> [Provided passage]:
^^^^^^^^^^^^^^^^
Of course the iterative solution as described can only work this way if the structure is as such that the box_id to parent_box_id mappings always preceed the collections of sgtin, box_id, gtin and series_number.

3 Comments

Hi @sim, Thanks for details provided. Actually here are some of the details on your question: I am not sure since 046071598600875595 is listed in your desired output as parent_box_id for box_id 046071598600870575 and I don't know where this is coming from. - As you can see in the beginning of this XML there is a structure with the same tag <tree>, describing the relationships between box_id and parent_box_id elements and these details are from this part. These relations could be not always in the beginning of the file, but in any part as well ...
@DenikGorbunov: The sample data you provided das not contain the parent_box_id 046071598600875595 - I believe the output from my post should be correct given I understood the question correctly. The code posted works regardless of where the <tree>-elements are that contain the parent_box_id to box_id mappings. You'd have to decide based on your specific application needs whether it is too costly to iterate over the files twice or not. Zaraki's solution has the advantage that the parent_box_id-element is not required to follow box_id.
You are right, that was my mistake, sorry for this typo. I edited the initial XML file that I used as an example.
0

Try this.

from simplified_scrapy import SimplifiedDoc
html = '''
 <?xml version="1.0" encoding="UTF-8" standalone="yes"?>
<doc>
    <info id_reference="2">
        <data_down>
            <tree>
                <box_id>046071598600870568</box_id>
                <parent_box_id>046071598600875594</parent_box_id>
            </tree>
            <tree>
                <box_id>046071598600870575</box_id>
                <parent_box_id>046071598600875594</parent_box_id>
            </tree>
            <tree>
                <sgtin>
                    <info_sgtin>
                        <sgtin>04607008133585B0SE1HVHBGR3A</sgtin>
                        <box_id>046071598600870568</box_id>
                        <gtin>04607008133585</gtin>
                        <series_number>026A</series_number>
                    </info_sgtin>
                </sgtin>
                <parent_box_id>046071598600870568</parent_box_id>
            </tree>
            <tree>
                <sgtin>
                    <info_sgtin>
                        <sgtin>046070081335856F7P78HBVBEH2</sgtin>
                        <box_id>046071598600870568</box_id>
                        <gtin>04607008133585</gtin>
                        <series_number>026A</series_number>
                    </info_sgtin>
                </sgtin>
                <parent_box_id>046071598600870568</parent_box_id>
            </tree>
            <tree>
                <sgtin>
                    <info_sgtin>
                        <sgtin>046070081335854T61H7CSXDE9W</sgtin>
                        <box_id>046071598600870575</box_id>
                        <gtin>04607008133585</gtin>
                        <series_number>026A</series_number>
                    </info_sgtin>
                </sgtin>
                <parent_box_id>046071598600870575</parent_box_id>
            </tree>
        </data_down>
    </info>
</doc>
'''
doc = SimplifiedDoc(html)
^^^^^^^^^^^^^^^^
> [Data listing]:

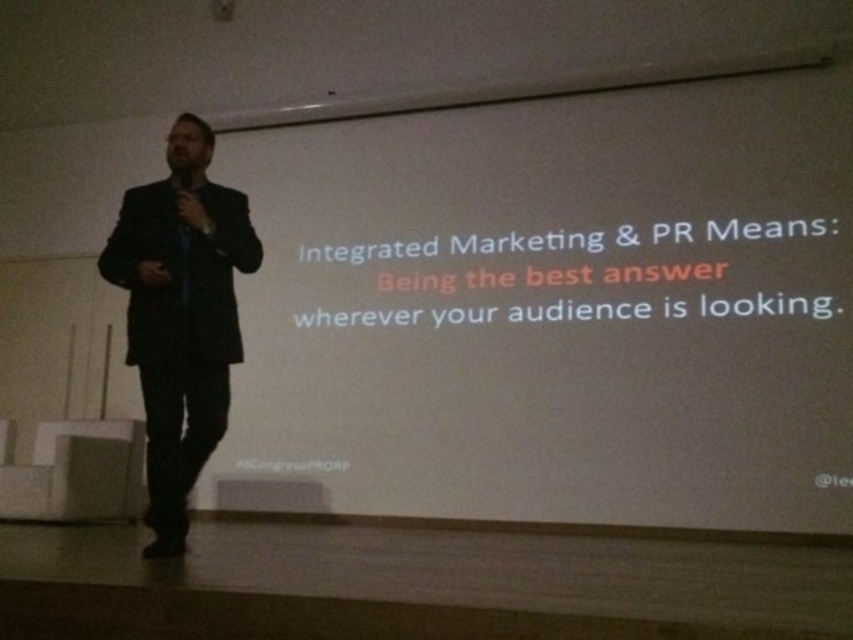
Can you confirm if dark suit at left is thinner than black matte microphone at left?

No, dark suit at left is not thinner than black matte microphone at left.

Is point (165, 237) in front of point (180, 172)?

Yes, point (165, 237) is closer to viewer.

The image size is (853, 640). What do you see at coordinates (180, 317) in the screenshot? I see `dark suit at left` at bounding box center [180, 317].

The image size is (853, 640). Identify the location of dark suit at left. (180, 317).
^^^^^^^^^^^^^^^^
> [Task A]:
Answer these questions on the box_id discussion:
(i) In the first <tree> element of the sample XML, which parent_box_id is paired with box_id 046071598600870568?
(ii) What advantage of Zaraki's solution does the comment addressed to @DenikGorbunov mention?
(iii) From which module is SimplifiedDoc imported in the code?
> [Task B]: Proceed with the box_id discussion, starting right after its last line of code.
The entries are separate material from the box_id discussion.

> [Response box A]:
(i) 046071598600875594
(ii) The parent_box_id element is not required to follow box_id.
(iii) simplified_scrapy

> [Response box B]:
boxIds = doc.selects('data_down>tree').notContains('<sgtin>')
dic = {}
for box in boxIds:
    dic[box.box_id.html]=box.parent_box_id.html
datas=[]
boxs = doc.selects('data_down>info_sgtin')
for box in boxs:
    datas.append([dic[box.box_id.html],box.box_id.html,box.sgtin.html,box.series_number.html])

print (datas)

Result:

[['046071598600875594', '046071598600870568', '04607008133585B0SE1HVHBGR3A', '026A'], ['046071598600875594', '046071598600870568', '046070081335856F7P78HBVBEH2', '026A'], ['046071598600875594', '046071598600870575', '046070081335854T61H7CSXDE9W', '026A']]

1 Comment

Thanks @dabingsou, this is really great Solution as well. Will take a not of this one.